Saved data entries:
= = = =

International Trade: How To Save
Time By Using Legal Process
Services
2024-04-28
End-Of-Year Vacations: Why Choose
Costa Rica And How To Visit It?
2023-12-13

= = = =

**INSTRUCTIONS FOR THE TASK**. The lines above need to be restated word for word, all of them.

**ANSWER AREA**.
International Trade: How To Save
Time By Using Legal Process
Services
2024-04-28
End-Of-Year Vacations: Why Choose
Costa Rica And How To Visit It?
2023-12-13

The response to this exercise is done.